Lois McMaster Bujold, A Civil Campaign
reviewed by Danielle L. Parker
A Civil Campaign Author: Lois McMaster Bujold Publisher: Baen, 1999 Hardcover: <$24 US Length: 416 pp. ISBN: 0671578278 |
Midway through Bujold’s latest Vorkosigan adventure, A Civil Campaign, there’s a memorable dinner. That’s when I laughed out loud reading this book. The four female literary goddesses quoted in the dedication — Jane, Charlotte, Georgette, and Dorothy (that’s Austen, Bronte, Heyer, and Parker to you) — might have laughed out loud too. Because it’s such a hilarious dinner.
Picture the hero of the story, the frustrated suiter, Lord High Auditor Miles Vorkosigan. He’s runty, short, scarred, and sort of hunch-backed. He’s never wooed a woman in earnest before, and with no real experience in the matter, he’s settled on applying his considerable military expertise to the problem. Alas, the object of his grand passion is a skittish young widow. Lord Miles plans to ambush her affections; sneak up on her, sort of, while pretending an interest in flowers and gardens. Only he’s made the mistake of telling everyone else of his love.
At the dinner, right over the serving of bug butter, some fool lets his secret out. His intended is shocked, and his ambush prematurely sprung. What can Miles do? A good military man knows that in the crunch, he might as well risk all. He blurts out his proposal before the dinner table, aunts, uncles and all. Of course, we know how excessively successful military strategies are in the pursuit of love...
Then there’s his clone-brother Mark, the other dinner-table suitor. He hates to be mistaken for his illustrious brother, so he’s fat. Short too, of course, and also unrequited in love. His sweetie, the beauteous Kareen, has returned from college stay and suffers from Parental Proximity Paralysis now that she’s back in the family fold.
Said stunned parents, also attending the dinner party, have just learned that not only has their dear daughter Gone and Lost Her Virtue already, but the object of her affection and their possible future son-in-law is that... that fat, runty clone... Mark.
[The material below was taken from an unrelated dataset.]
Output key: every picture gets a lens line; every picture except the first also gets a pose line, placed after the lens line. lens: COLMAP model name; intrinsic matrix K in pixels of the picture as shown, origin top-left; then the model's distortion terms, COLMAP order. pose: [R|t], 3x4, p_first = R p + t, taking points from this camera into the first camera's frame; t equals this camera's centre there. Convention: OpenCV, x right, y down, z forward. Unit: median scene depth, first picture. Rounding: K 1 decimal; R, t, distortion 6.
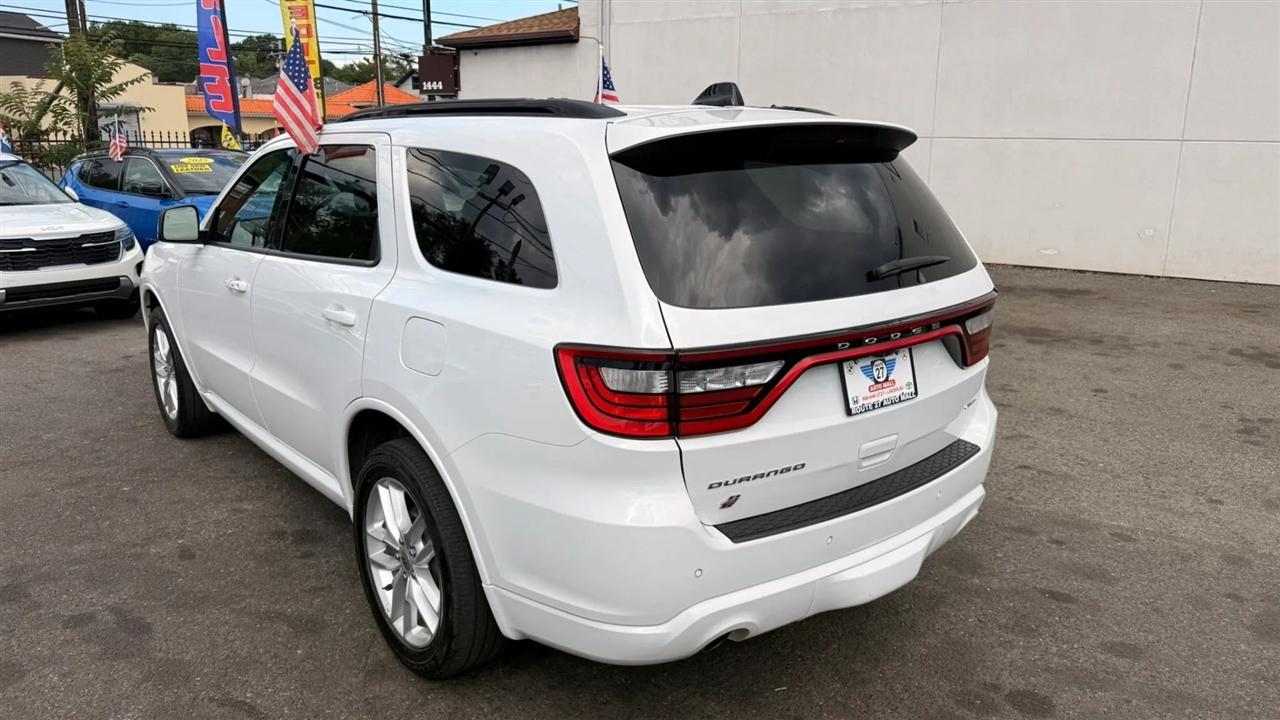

It’s more of a shock than the bug butter!
Do I keep mentioning the bug butter? It’s a scheme of the commercially ambitious Mark, and served to the unwitting guests and host — his brother — in various forms at said party. Worse yet, the socially inept scientist who developed the cockroach-ugly critters is also a guest. He’s proudly modified their genes to display the Vorkosigan family crest in minature, and brought some of them to the table to display his achievements.
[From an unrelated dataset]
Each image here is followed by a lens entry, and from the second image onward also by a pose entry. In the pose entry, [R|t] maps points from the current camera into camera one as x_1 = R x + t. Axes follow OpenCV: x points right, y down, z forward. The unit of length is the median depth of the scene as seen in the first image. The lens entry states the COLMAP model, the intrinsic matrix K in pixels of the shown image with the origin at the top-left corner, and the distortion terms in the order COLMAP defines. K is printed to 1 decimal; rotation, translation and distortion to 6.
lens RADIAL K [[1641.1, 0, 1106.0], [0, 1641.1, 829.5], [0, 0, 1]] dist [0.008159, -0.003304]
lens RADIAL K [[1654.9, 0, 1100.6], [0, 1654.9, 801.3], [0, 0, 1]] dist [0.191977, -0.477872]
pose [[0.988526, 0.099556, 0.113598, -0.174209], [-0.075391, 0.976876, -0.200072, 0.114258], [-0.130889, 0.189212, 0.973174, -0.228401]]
It’s enough to make another guest, the ambitious Lord Donno cum Donna, to split his sides in merry appreciation. Lord Donno is a transsexual with his (formerly her) eyes set a title she (he) would forfeit to the eldest male heir if she’d (he’d) retained her (his) former buxom female form. One of his former lovers (hers, I mean: are you following this?) is there too, and really, it’s most uncomfortable for poor Ivan. And the party just goes down from there... tangled in its own hilarious skein of biological, dynastic, and romantic ambition.
There are a lot of books in Bujold’s “Vorkosigan” saga, both before and after this story. Fortunately, A Civil Campaign stands on its own; no prior experience necessary with those previous dozen. It’s good light-hearted fun, and if those quoted literary goddesses (except for Dorothy) might consider it a little low-brow, well, they might also smile. What else can you do about a story that ends in five happy matings and the triumph of a scheming and already too-well-adjusted transsexual Count? (Only poor Ivan is left out in the cold).
The story might be a little farcial, of course, but like a candy apple, there’s a little bit of bite beneath the goo, enough for this reader to smile. Once in a while a good Comedy of Manners can’t be beat. Enjoy!